A blessing to the nations

Jonathan Miles, the founder of Shevet Achim, told The Times of Israel that he works to bring sick Gazan children to Israeli hospitals because “we’re Christians from the nations who believe the word of God that we received from the Jewish people.”

Jonathan Miles (L) and Lazar Berman speak to Gazans in Israel for medical care, October 28, 2023 (courtesy)

“We’re created in the image of God, so every life is of value,” he said. “At the very beginning of the covenant with Abraham, his seed was promised to be a blessing to all the families of the Earth.”

Miles, who has also brought dozens of children from Syria, Iraq, Jordan, and the West Bank to Israeli hospitals for life-saving heart surgery, had no shortage of praise for the values of Jews and Israelis.

“It’s in their spiritual DNA,” he said. “Like it or not, to be a faithful Jew means to be a blessing to the nations.
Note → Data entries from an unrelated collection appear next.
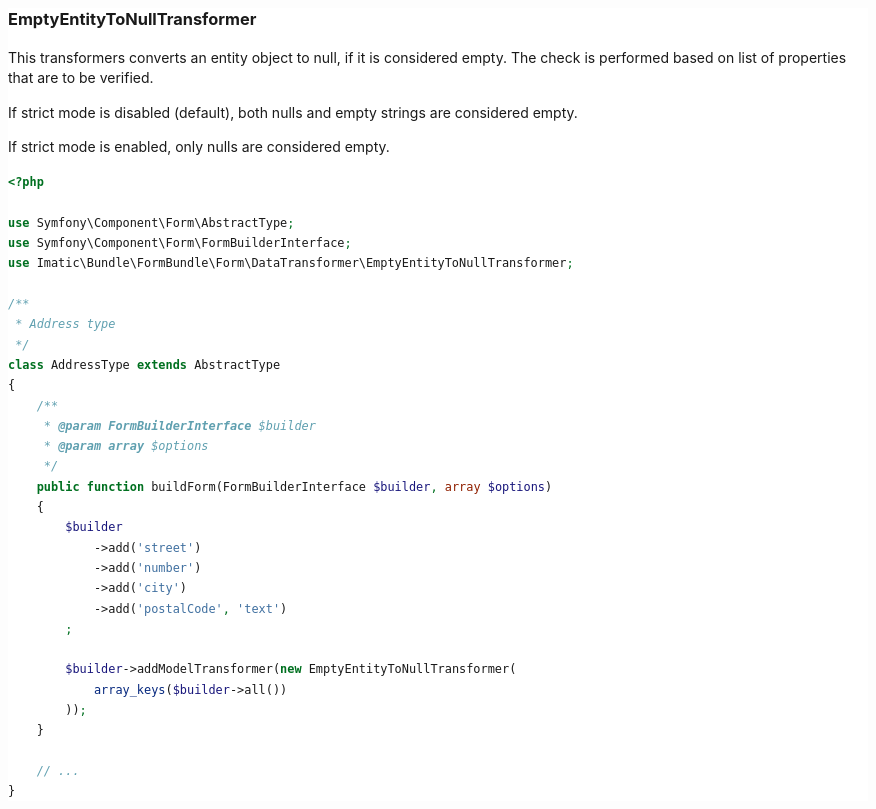 ### EmptyEntityToNullTransformer

This transformers converts an entity object to null, if it is considered
empty. The check is performed based on list of properties that are to be
verified.

If strict mode is disabled (default), both nulls and empty strings are
considered empty.

If strict mode is enabled, only nulls are considered empty.

``` php
<?php

use Symfony\Component\Form\AbstractType;
use Symfony\Component\Form\FormBuilderInterface;
use Imatic\Bundle\FormBundle\Form\DataTransformer\EmptyEntityToNullTransformer;

/**
 * Address type
 */
class AddressType extends AbstractType
{
    /**
     * @param FormBuilderInterface $builder
     * @param array $options
     */
    public function buildForm(FormBuilderInterface $builder, array $options)
    {
        $builder
            ->add('street')
            ->add('number')
            ->add('city')
            ->add('postalCode', 'text')
        ;

        $builder->addModelTransformer(new EmptyEntityToNullTransformer(
            array_keys($builder->all())
        ));
    }

    // ...
}
```

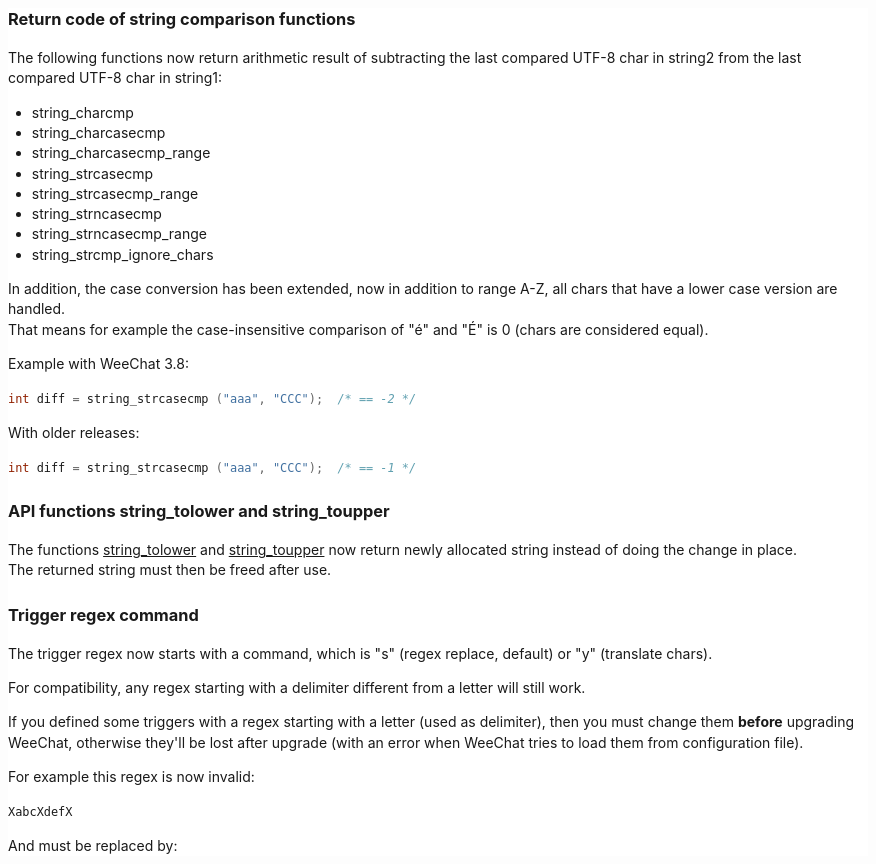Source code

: ### Return code of string comparison functions

The following functions now return arithmetic result of subtracting the last
compared UTF-8 char in string2 from the last compared UTF-8 char in string1:

- string_charcmp
- string_charcasecmp
- string_charcasecmp_range
- string_strcasecmp
- string_strcasecmp_range
- string_strncasecmp
- string_strncasecmp_range
- string_strcmp_ignore_chars

In addition, the case conversion has been extended, now in addition to range
A-Z, all chars that have a lower case version are handled.\
That means for example the case-insensitive comparison of "é" and "É" is 0
(chars are considered equal).

Example with WeeChat 3.8:

```c
int diff = string_strcasecmp ("aaa", "CCC");  /* == -2 */
```

With older releases:

```c
int diff = string_strcasecmp ("aaa", "CCC");  /* == -1 */
```

### API functions string_tolower and string_toupper

The functions [string_tolower](https://weechat.org/doc/weechat/plugin/#_string_tolower)
and [string_toupper](https://weechat.org/doc/weechat/plugin/#_string_toupper)
now return newly allocated string instead of doing the change in place.\
The returned string must then be freed after use.

### Trigger regex command

The trigger regex now starts with a command, which is "s" (regex replace, default)
or "y" (translate chars).

For compatibility, any regex starting with a delimiter different from a letter
will still work.

If you defined some triggers with a regex starting with a letter (used as delimiter),
then you must change them **before** upgrading WeeChat, otherwise they'll be lost
after upgrade (with an error when WeeChat tries to load them from configuration file).

For example this regex is now invalid:

```text
XabcXdefX
```

And must be replaced by:
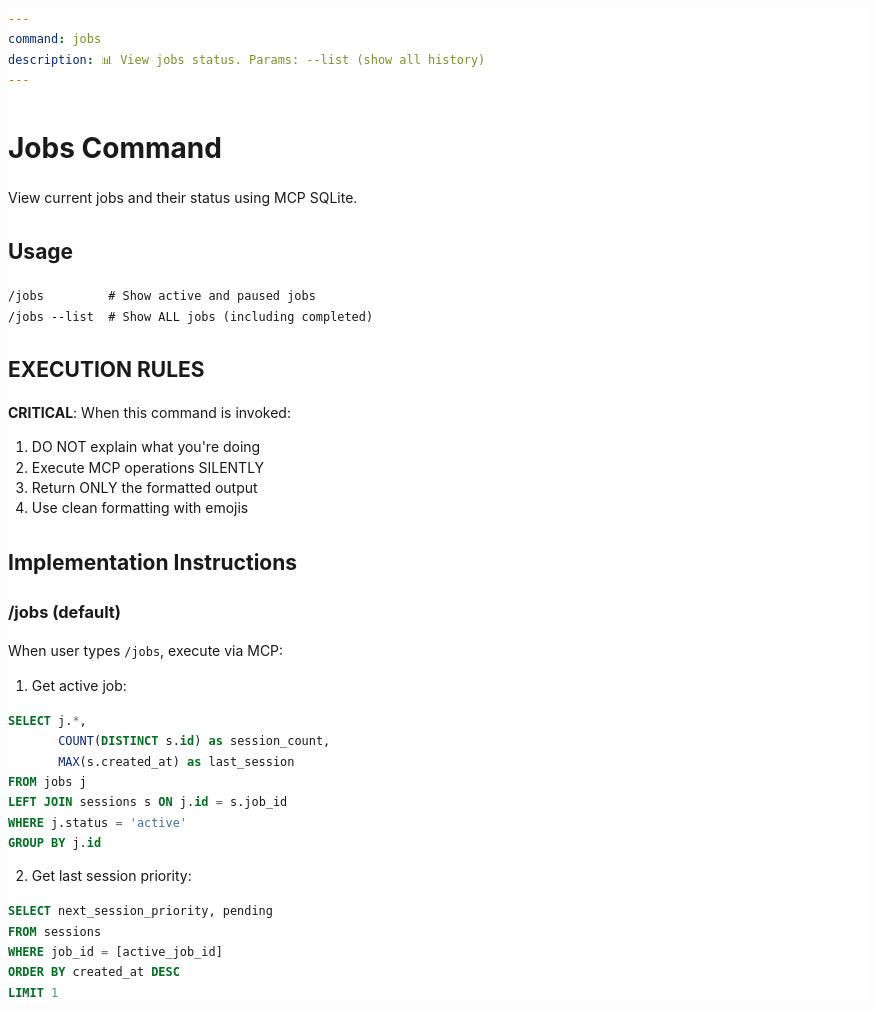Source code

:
 ```yaml
---
command: jobs
description: 📊 View jobs status. Params: --list (show all history)
---
```


# Jobs Command

View current jobs and their status using MCP SQLite.

## Usage

```
/jobs         # Show active and paused jobs
/jobs --list  # Show ALL jobs (including completed)
```

## EXECUTION RULES

**CRITICAL**: When this command is invoked:

1. DO NOT explain what you're doing
2. Execute MCP operations SILENTLY
3. Return ONLY the formatted output
4. Use clean formatting with emojis

## Implementation Instructions

### /jobs (default)

When user types `/jobs`, execute via MCP:

1. Get active job:

```sql
SELECT j.*,
       COUNT(DISTINCT s.id) as session_count,
       MAX(s.created_at) as last_session
FROM jobs j
LEFT JOIN sessions s ON j.id = s.job_id
WHERE j.status = 'active'
GROUP BY j.id
```

2. Get last session priority:

```sql
SELECT next_session_priority, pending
FROM sessions
WHERE job_id = [active_job_id]
ORDER BY created_at DESC
LIMIT 1
```

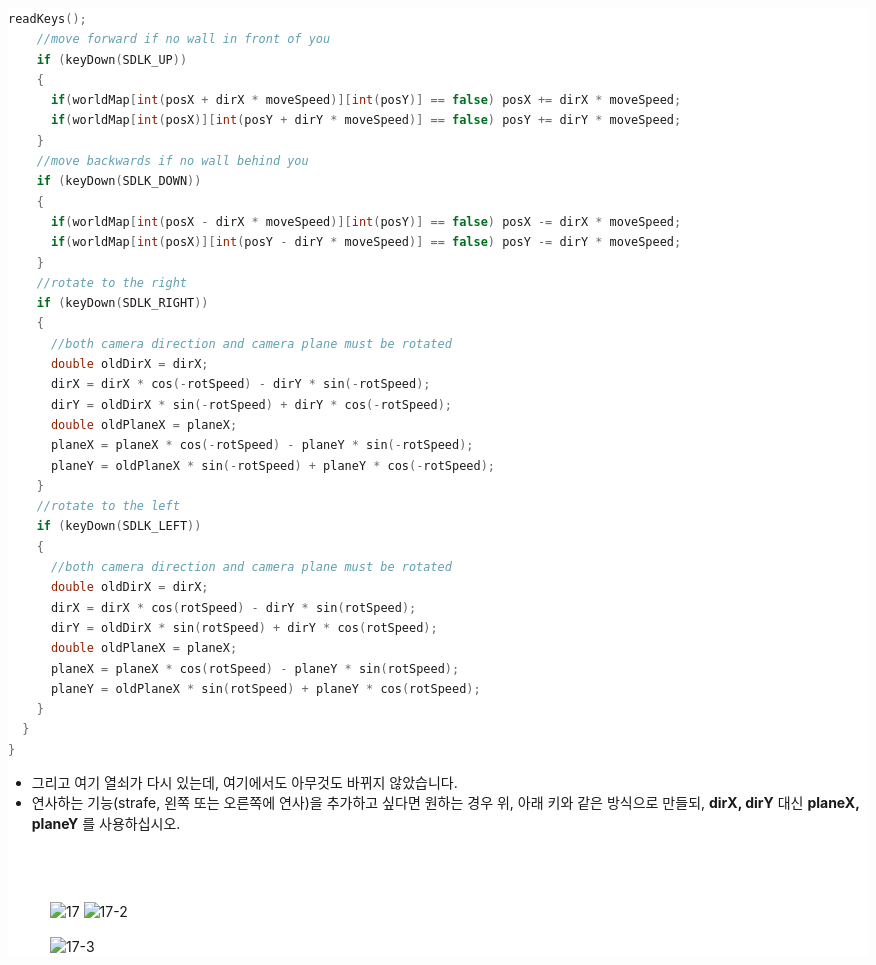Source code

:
 ```cpp
readKeys();
    //move forward if no wall in front of you
    if (keyDown(SDLK_UP))
    {
      if(worldMap[int(posX + dirX * moveSpeed)][int(posY)] == false) posX += dirX * moveSpeed;
      if(worldMap[int(posX)][int(posY + dirY * moveSpeed)] == false) posY += dirY * moveSpeed;
    }
    //move backwards if no wall behind you
    if (keyDown(SDLK_DOWN))
    {
      if(worldMap[int(posX - dirX * moveSpeed)][int(posY)] == false) posX -= dirX * moveSpeed;
      if(worldMap[int(posX)][int(posY - dirY * moveSpeed)] == false) posY -= dirY * moveSpeed;
    }
    //rotate to the right
    if (keyDown(SDLK_RIGHT))
    {
      //both camera direction and camera plane must be rotated
      double oldDirX = dirX;
      dirX = dirX * cos(-rotSpeed) - dirY * sin(-rotSpeed);
      dirY = oldDirX * sin(-rotSpeed) + dirY * cos(-rotSpeed);
      double oldPlaneX = planeX;
      planeX = planeX * cos(-rotSpeed) - planeY * sin(-rotSpeed);
      planeY = oldPlaneX * sin(-rotSpeed) + planeY * cos(-rotSpeed);
    }
    //rotate to the left
    if (keyDown(SDLK_LEFT))
    {
      //both camera direction and camera plane must be rotated
      double oldDirX = dirX;
      dirX = dirX * cos(rotSpeed) - dirY * sin(rotSpeed);
      dirY = oldDirX * sin(rotSpeed) + dirY * cos(rotSpeed);
      double oldPlaneX = planeX;
      planeX = planeX * cos(rotSpeed) - planeY * sin(rotSpeed);
      planeY = oldPlaneX * sin(rotSpeed) + planeY * cos(rotSpeed);
    }
  }
}
```

- 그리고 여기 열쇠가 다시 있는데, 여기에서도 아무것도 바뀌지 않았습니다.
- 연사하는 기능(strafe, 왼쪽 또는 오른쪽에 연사)을 추가하고 싶다면 원하는 경우 위, 아래 키와 같은 방식으로 만들되, __dirX, dirY__ 대신 __planeX, planeY__ 를 사용하십시오.
<br>
<br>

　　　![17](https://user-images.githubusercontent.com/60066472/83316388-70b9b400-a260-11ea-8904-3578892c9a32.gif)
![17-2](https://user-images.githubusercontent.com/60066472/83316389-70b9b400-a260-11ea-8998-f0ad7881ce51.gif)

　　　![17-3](https://user-images.githubusercontent.com/60066472/83316391-71524a80-a260-11ea-9829-59b85a0c8281.gif)<br>
   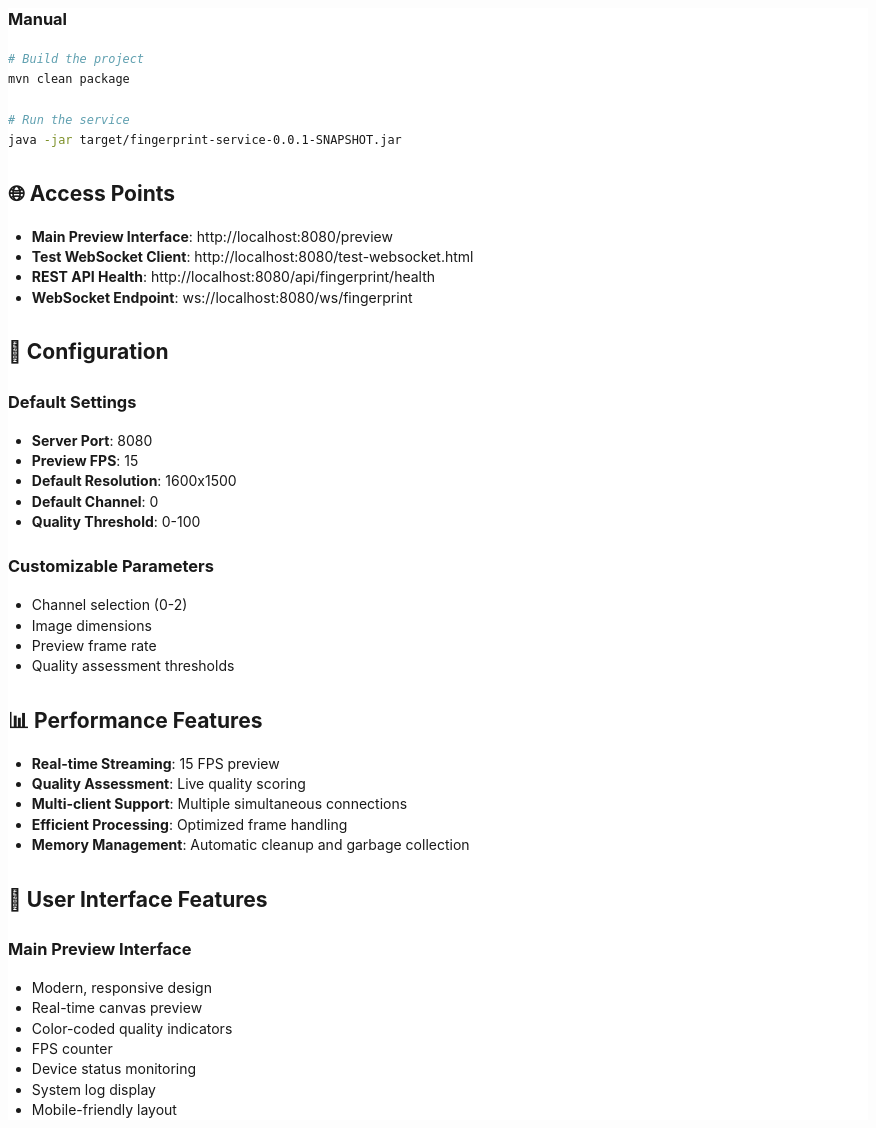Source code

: ### Manual
```bash
# Build the project
mvn clean package

# Run the service
java -jar target/fingerprint-service-0.0.1-SNAPSHOT.jar
```

## 🌐 Access Points

- **Main Preview Interface**: http://localhost:8080/preview
- **Test WebSocket Client**: http://localhost:8080/test-websocket.html
- **REST API Health**: http://localhost:8080/api/fingerprint/health
- **WebSocket Endpoint**: ws://localhost:8080/ws/fingerprint

## 🔧 Configuration

### Default Settings
- **Server Port**: 8080
- **Preview FPS**: 15
- **Default Resolution**: 1600x1500
- **Default Channel**: 0
- **Quality Threshold**: 0-100

### Customizable Parameters
- Channel selection (0-2)
- Image dimensions
- Preview frame rate
- Quality assessment thresholds

## 📊 Performance Features

- **Real-time Streaming**: 15 FPS preview
- **Quality Assessment**: Live quality scoring
- **Multi-client Support**: Multiple simultaneous connections
- **Efficient Processing**: Optimized frame handling
- **Memory Management**: Automatic cleanup and garbage collection

## 🎨 User Interface Features

### Main Preview Interface
- Modern, responsive design
- Real-time canvas preview
- Color-coded quality indicators
- FPS counter
- Device status monitoring
- System log display
- Mobile-friendly layout
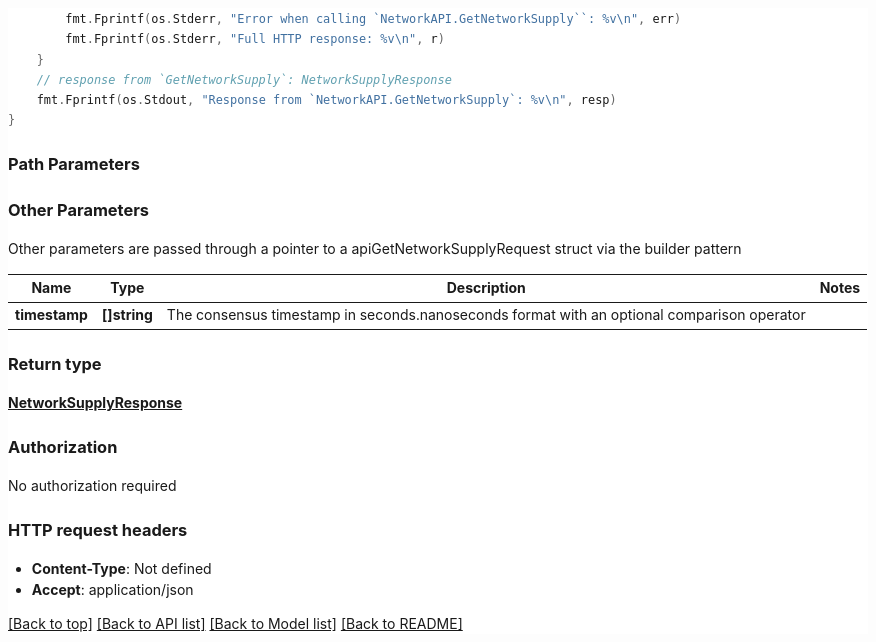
 ```go
        fmt.Fprintf(os.Stderr, "Error when calling `NetworkAPI.GetNetworkSupply``: %v\n", err)
        fmt.Fprintf(os.Stderr, "Full HTTP response: %v\n", r)
    }
    // response from `GetNetworkSupply`: NetworkSupplyResponse
    fmt.Fprintf(os.Stdout, "Response from `NetworkAPI.GetNetworkSupply`: %v\n", resp)
}
```

### Path Parameters



### Other Parameters

Other parameters are passed through a pointer to a apiGetNetworkSupplyRequest struct via the builder pattern


Name | Type | Description  | Notes
------------- | ------------- | ------------- | -------------
 **timestamp** | **[]string** | The consensus timestamp in seconds.nanoseconds format with an optional comparison operator | 

### Return type

[**NetworkSupplyResponse**](NetworkSupplyResponse.md)

### Authorization

No authorization required

### HTTP request headers

- **Content-Type**: Not defined
- **Accept**: application/json

[[Back to top]](#) [[Back to API list]](../README.md#documentation-for-api-endpoints)
[[Back to Model list]](../README.md#documentation-for-models)
[[Back to README]](../README.md)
No other nation is willing to do for these children what Israel is doing.”

Illustrative: A father waits while hospital staff attend to his baby, brought to Israel for life-saving heart surgery by Shevet Achim NGO. (Screen capture: Vimeo)

Miles said that Israeli authorities “will go to almost any length to allow children who need life-saving care to enter Israel, that the doctors and nurses will fight for these kids with every resource they have, including the sacrifice of their personal time, and that if we’ll stand with them the hospitals are willing to absorb at least half the cost themselves.”

At the same time, Miles observed that “this war is such a hard blow that people in Israel are struggling to value the life of their neighbors in the same way they always have. Without God’s help, it’s impossible.”

‘There is no Hamas’

Toward the end of the hour-long conversation, the Gazans let their frustration with Israel flow freely.

“We are peaceful people, but I’m afraid we are going to get a call that my kids are killed,” said Umm Leen. “Four of my family members were killed today. Why did they attack the home?”

Palestinians flee following an Israeli army’s warning to move south before an expected ground offensive, in Gaza City on October 13, 2023. (MAHMUD HAMS / AFP)

“This war is between Hamas and the Jews, and we pay the price.”

Hamas is not preventing anyone from heading south, she insisted, accusing Israel of targeting those fleeing.

“Israel says to get out, then they shoot rockets at the car, and there are kids and women. There was no Hamas,” Umm Leen charged.

This war is between Hamas and the Jews and we pay the price.

“Our families are trying to do what we’re told, we’re trying to seek shelter, and people are being killed.”

Hamas, she said, is underground and nowhere to be seen. “Hamas didn’t stop people. There is no Hamas. Where is Hamas?”

“The people here are saying they are attacking Hamas, but there are no Hamas people there,” said Umm Leen. “They are attacking the hospital.”

The Gazans endorsed Hamas’s claim that Israel was behind the October 17 blast at the Al-Ahli Hospital. Israel has produced evidence, endorsed by the US and leading Western news outlets, to show it was caused by an Islamic Jihad rocket misfire.

A girl carries blankets as she walks past the site of a deadly explosion at al-Ahli Hospital in Gaza City, October 18, 2023. According to AP video analysis and other investigations, it was likely caused by a failed rocket launch from within the enclave. (AP Photo/Abed Khaled)

They also had plenty of criticism for Egypt’s government.

“Why don’t any of our neighbors allow us to come?” asked Umm Naim. “Nobody wants us.”

“Just like Netanyahu won’t let us into this land which was once ours, Egypt won’t let us go there,” lamented Umm Leen.

“We’re sick of war, we just want to see our families,” said Umm Fares, a 35-year-old grandmother from the Nuseirat refugee camp who is slated to give birth in Israel in the coming weeks. “We want a clean and peaceful life.”